### Exercise data

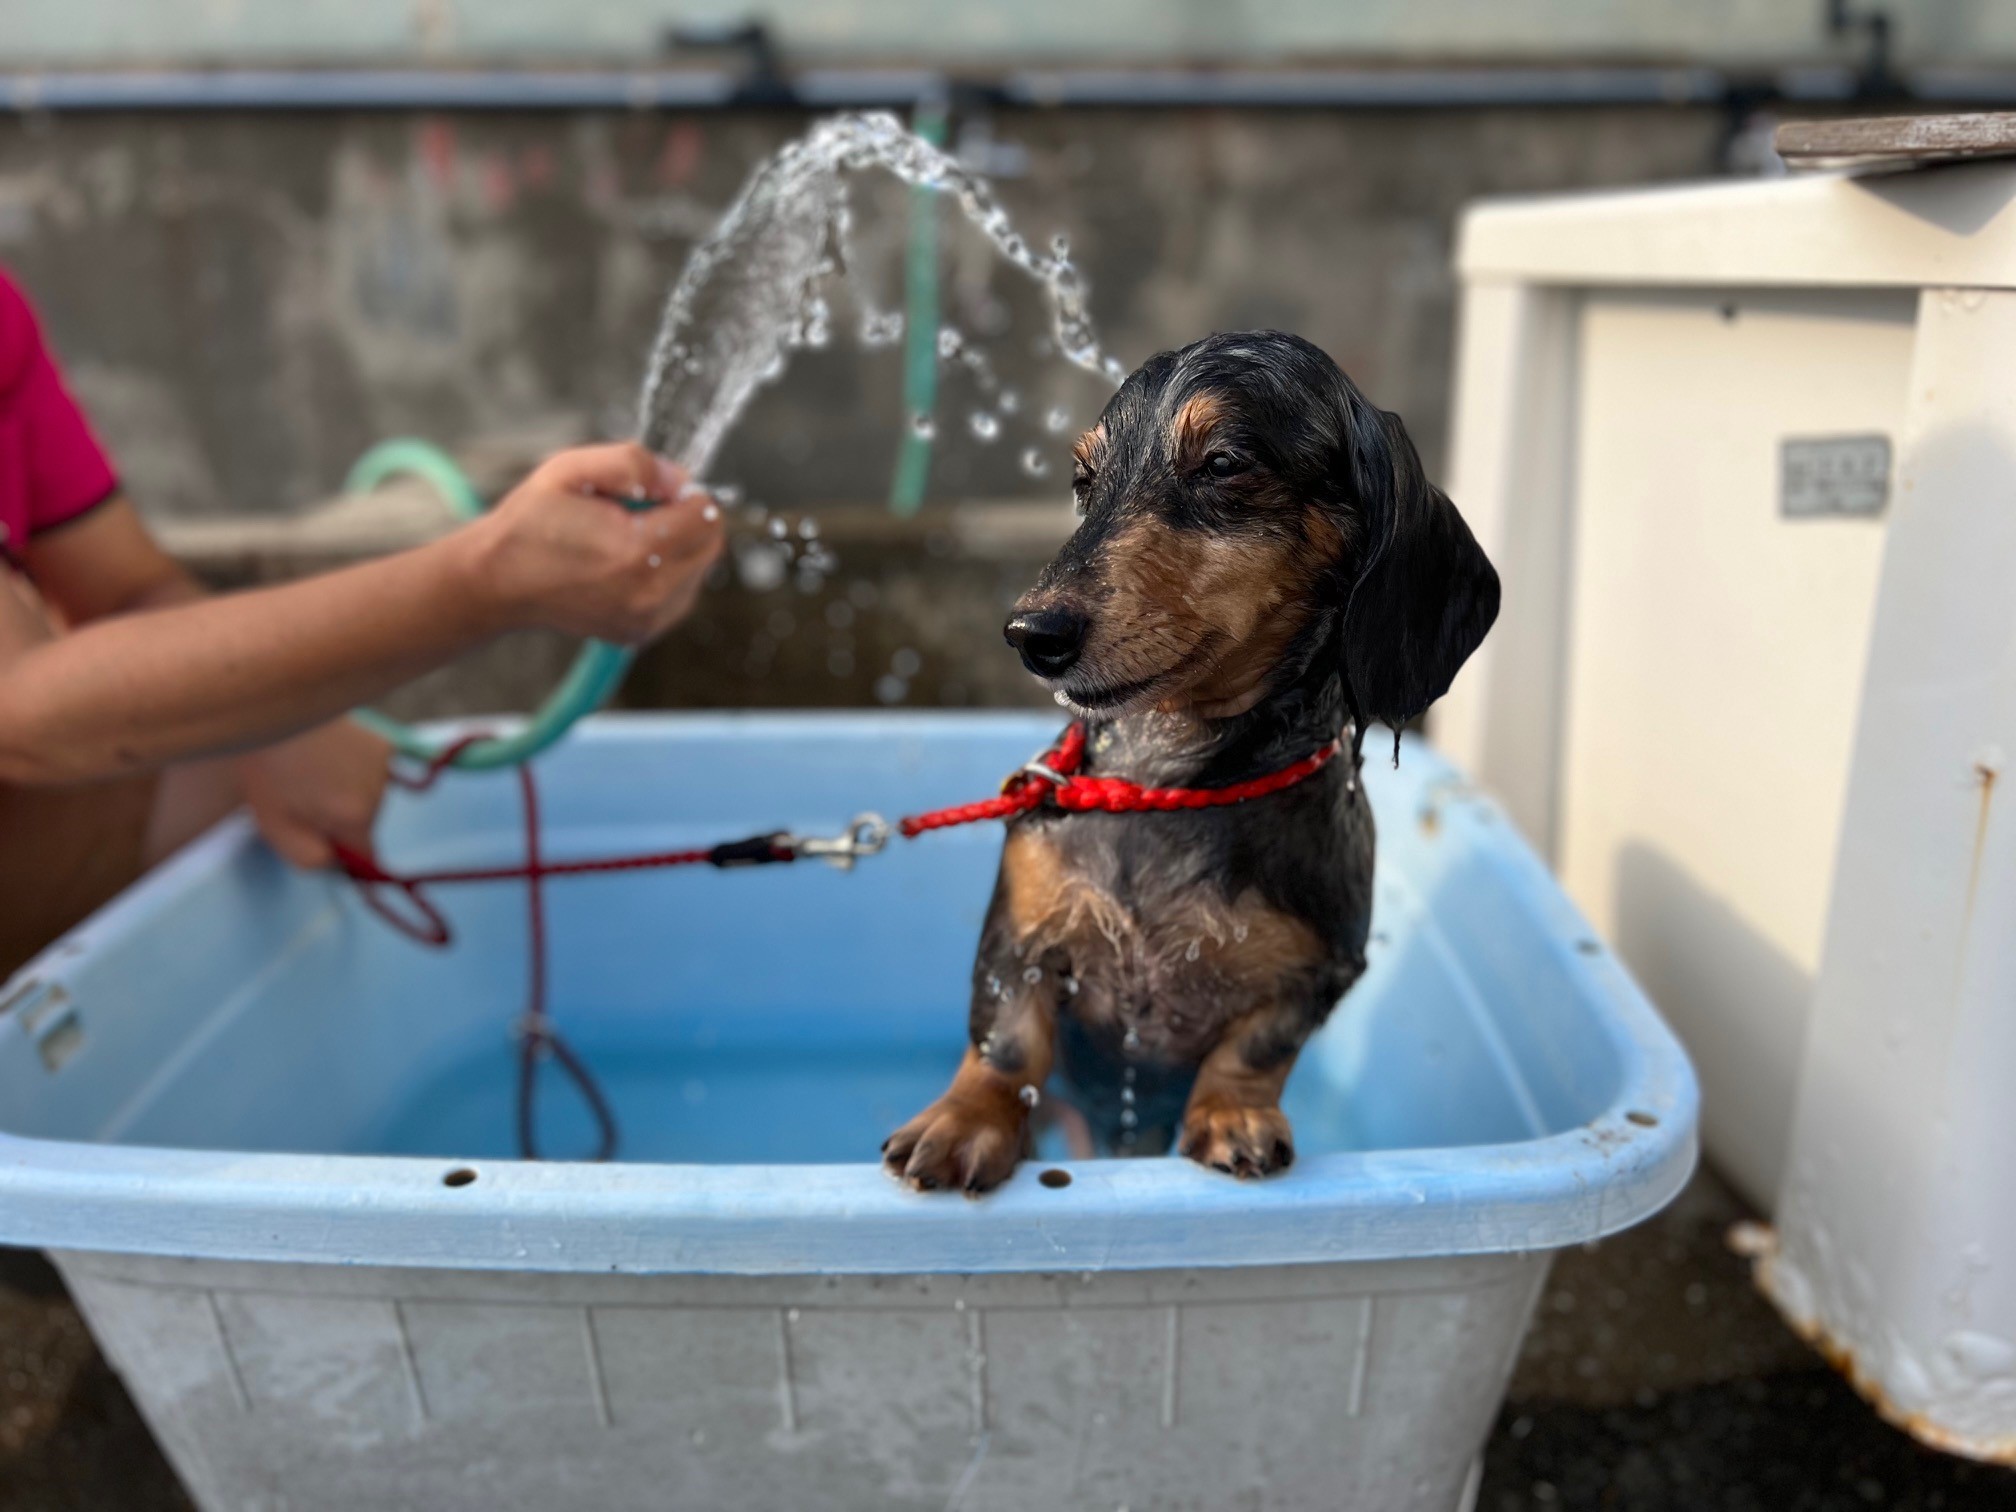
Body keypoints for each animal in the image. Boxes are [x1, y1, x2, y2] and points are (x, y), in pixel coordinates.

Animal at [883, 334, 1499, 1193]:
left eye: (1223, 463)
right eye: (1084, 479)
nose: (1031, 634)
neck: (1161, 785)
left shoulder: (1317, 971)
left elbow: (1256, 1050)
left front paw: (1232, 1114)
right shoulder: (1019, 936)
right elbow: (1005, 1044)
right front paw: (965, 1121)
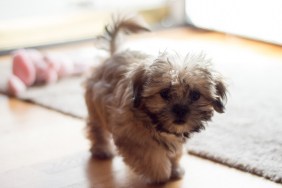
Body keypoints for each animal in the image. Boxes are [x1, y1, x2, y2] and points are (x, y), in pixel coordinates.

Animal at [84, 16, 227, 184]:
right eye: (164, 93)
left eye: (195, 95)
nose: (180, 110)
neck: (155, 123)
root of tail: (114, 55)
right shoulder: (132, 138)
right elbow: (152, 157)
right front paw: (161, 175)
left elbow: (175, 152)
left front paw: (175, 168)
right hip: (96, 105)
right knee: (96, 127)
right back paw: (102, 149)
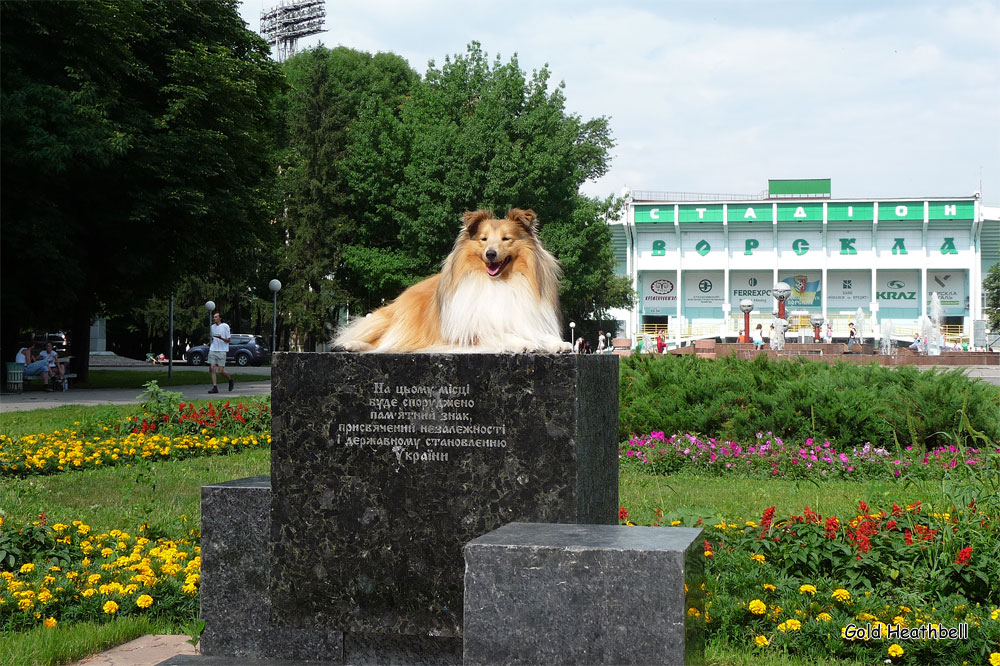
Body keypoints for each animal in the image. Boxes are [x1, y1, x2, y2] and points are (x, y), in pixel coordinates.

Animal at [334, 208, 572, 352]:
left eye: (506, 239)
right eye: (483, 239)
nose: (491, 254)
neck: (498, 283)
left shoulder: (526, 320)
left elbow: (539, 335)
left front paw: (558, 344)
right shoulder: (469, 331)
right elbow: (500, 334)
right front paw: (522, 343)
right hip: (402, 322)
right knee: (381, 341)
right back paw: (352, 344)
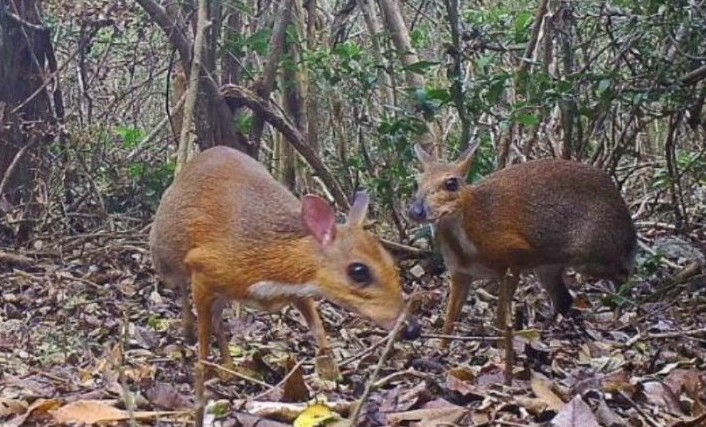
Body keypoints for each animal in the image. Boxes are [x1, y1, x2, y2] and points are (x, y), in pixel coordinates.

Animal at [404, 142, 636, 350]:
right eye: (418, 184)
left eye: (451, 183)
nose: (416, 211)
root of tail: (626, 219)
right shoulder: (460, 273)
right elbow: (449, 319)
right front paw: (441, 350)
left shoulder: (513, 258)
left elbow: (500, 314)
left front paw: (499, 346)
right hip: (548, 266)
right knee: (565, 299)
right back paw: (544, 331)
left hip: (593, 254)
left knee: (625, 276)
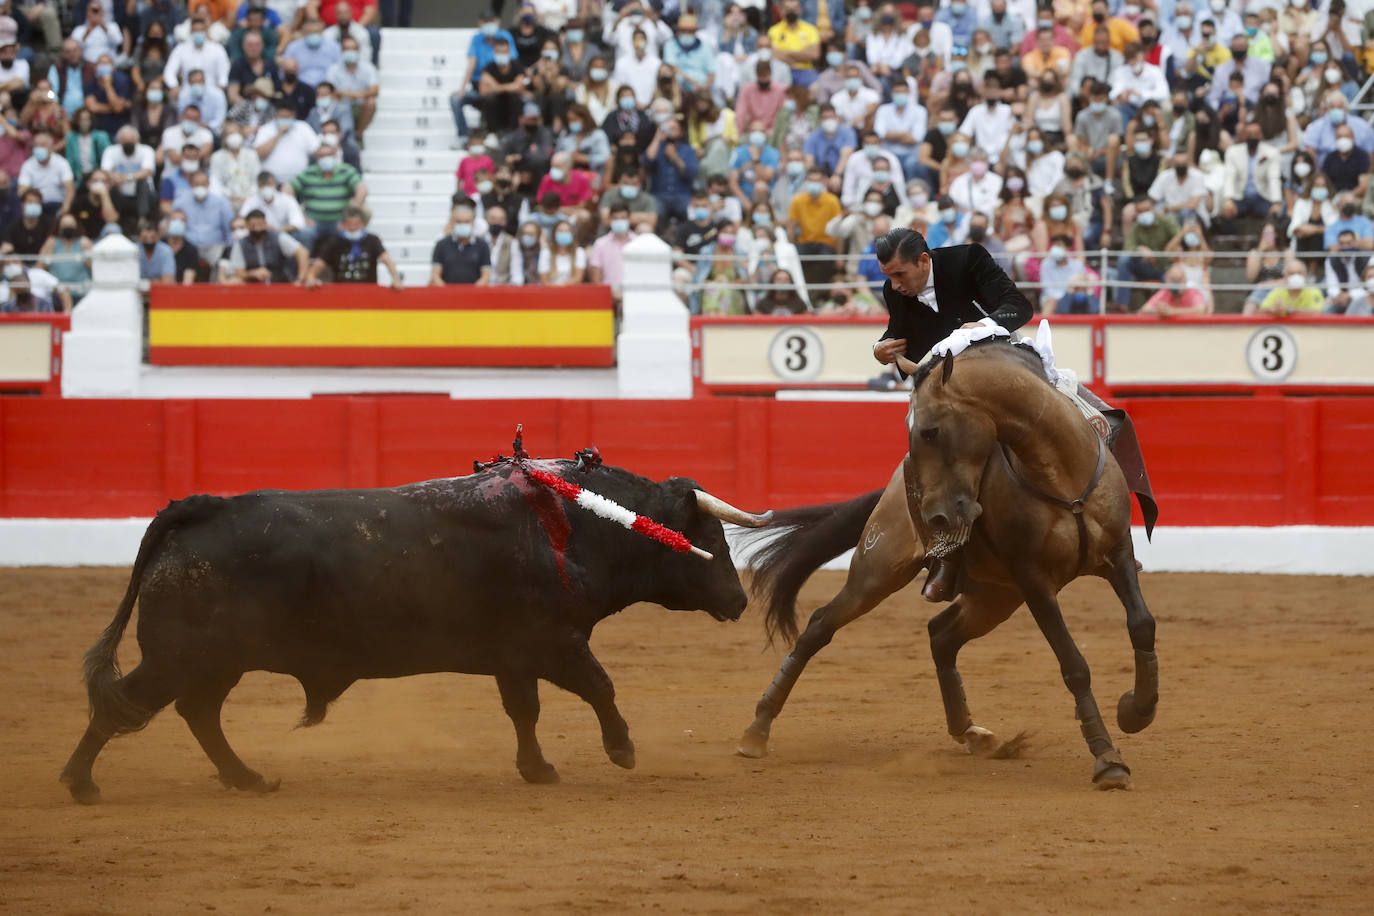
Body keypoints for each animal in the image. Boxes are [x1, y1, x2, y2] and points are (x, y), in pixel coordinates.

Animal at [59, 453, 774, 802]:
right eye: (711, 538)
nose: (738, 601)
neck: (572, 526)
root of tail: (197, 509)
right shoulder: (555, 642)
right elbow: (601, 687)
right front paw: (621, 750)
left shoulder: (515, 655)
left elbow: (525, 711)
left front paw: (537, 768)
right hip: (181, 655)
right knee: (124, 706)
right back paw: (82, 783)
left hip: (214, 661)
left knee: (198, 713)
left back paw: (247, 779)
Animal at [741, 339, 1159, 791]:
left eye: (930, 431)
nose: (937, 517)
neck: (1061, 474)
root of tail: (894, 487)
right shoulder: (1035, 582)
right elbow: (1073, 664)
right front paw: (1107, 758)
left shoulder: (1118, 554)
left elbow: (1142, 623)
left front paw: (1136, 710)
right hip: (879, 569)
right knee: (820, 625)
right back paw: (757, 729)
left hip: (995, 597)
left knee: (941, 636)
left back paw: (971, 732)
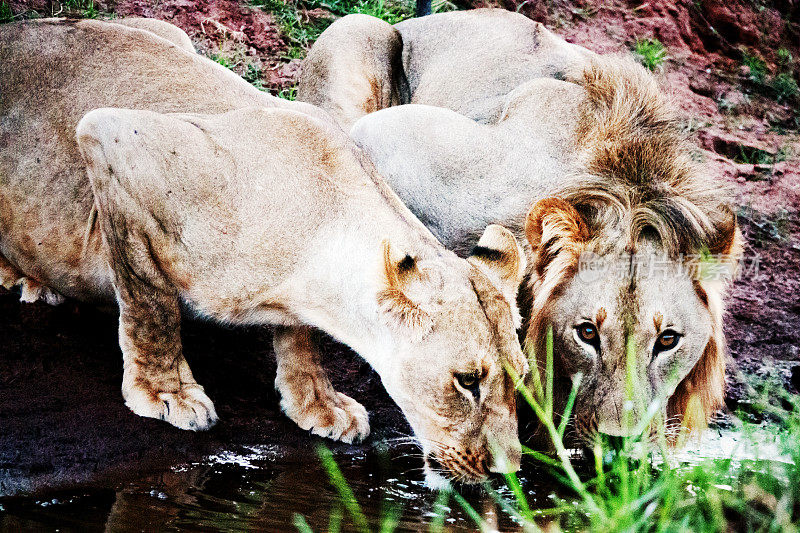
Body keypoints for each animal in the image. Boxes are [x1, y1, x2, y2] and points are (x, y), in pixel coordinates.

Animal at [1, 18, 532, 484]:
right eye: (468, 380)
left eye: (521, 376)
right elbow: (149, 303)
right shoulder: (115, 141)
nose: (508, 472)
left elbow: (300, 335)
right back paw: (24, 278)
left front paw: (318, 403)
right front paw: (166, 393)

######

_Goal of the exercise:_
Each record above is to be returned unchanged, while any picture it holds stays out.

_Exercise solution:_
Body keypoints for each animal in the image. Boxes are [x1, y1, x2, y2] and points are (x, y), in pixel coordinates.

Animal at [883, 334, 1499, 1193]:
left eye: (1223, 463)
right eye: (1084, 479)
nose: (1031, 634)
neck: (1161, 785)
left shoulder: (1317, 971)
left elbow: (1256, 1050)
left front paw: (1232, 1114)
right shoulder: (1019, 936)
right elbow: (1005, 1044)
right front paw: (965, 1121)
Body keypoints for each animal in the image. Boxes are [x1, y1, x2, y2] and points are (x, y), in pixel coordinates.

Animal at [84, 16, 227, 184]:
right eye: (164, 93)
left eye: (195, 95)
nose: (180, 110)
neck: (155, 123)
root of tail: (114, 55)
right shoulder: (132, 138)
right elbow: (152, 157)
right front paw: (161, 175)
left elbow: (175, 152)
left front paw: (175, 168)
right hip: (96, 105)
right knee: (96, 127)
right back paw: (102, 149)
Body keypoints for each animal in the image. Boxes are [x1, y1, x2, y2] and points are (x, y), in pixel coordinates.

Animal at [334, 208, 572, 352]:
left eye: (506, 239)
right eye: (483, 239)
nose: (491, 254)
neck: (498, 283)
left shoulder: (526, 320)
left elbow: (539, 335)
left front paw: (558, 344)
right shoulder: (469, 331)
right elbow: (500, 334)
right front paw: (522, 343)
right hip: (402, 322)
right knee: (381, 341)
right back paw: (352, 344)
Body keypoints for each animal in the image. Boxes are [x1, y1, x2, y2] and points are (x, y), in pixel coordinates.

Animal at [404, 142, 636, 350]:
right eye: (418, 184)
left eye: (451, 183)
nose: (416, 211)
root of tail: (626, 219)
right shoulder: (460, 273)
right elbow: (449, 319)
right front paw: (441, 350)
left shoulder: (513, 258)
left elbow: (500, 314)
left front paw: (499, 346)
right hip: (548, 266)
right knee: (565, 299)
right back paw: (544, 331)
left hip: (593, 254)
left knee: (625, 276)
Body keypoints for each animal in the image. Boxes are [x1, y1, x2, y2] and points are (x, y), in pixel coordinates.

Animal at [59, 453, 774, 802]:
right eye: (711, 538)
nose: (738, 601)
neck: (572, 526)
root of tail: (197, 509)
right shoulder: (555, 642)
right elbow: (601, 687)
right front paw: (621, 750)
left shoulder: (515, 655)
left elbow: (525, 711)
left front paw: (537, 768)
right hip: (181, 655)
right knee: (124, 706)
right back paw: (82, 783)
left hip: (214, 661)
left knee: (198, 713)
left back paw: (247, 779)
Animal at [741, 339, 1159, 791]:
left eye: (930, 431)
nose: (937, 517)
neck: (1061, 474)
root of tail: (894, 487)
right shoulder: (1035, 582)
right elbow: (1073, 664)
right front paw: (1107, 758)
left shoulder: (1118, 554)
left elbow: (1142, 623)
left front paw: (1136, 710)
right hip: (879, 569)
right knee: (820, 625)
right back paw: (757, 729)
left hip: (995, 597)
left knee: (941, 636)
left back paw: (971, 732)
Body keypoints for each animal in the image. Boxes are [x1, y1, x2, y2] and points are (x, y), in pixel coordinates.

Animal at [1, 18, 532, 484]:
right eye: (468, 380)
left eye: (521, 376)
right elbow: (149, 303)
right shoulder: (115, 141)
nose: (508, 472)
left elbow: (300, 335)
right back paw: (24, 278)
left front paw: (318, 403)
right front paw: (166, 393)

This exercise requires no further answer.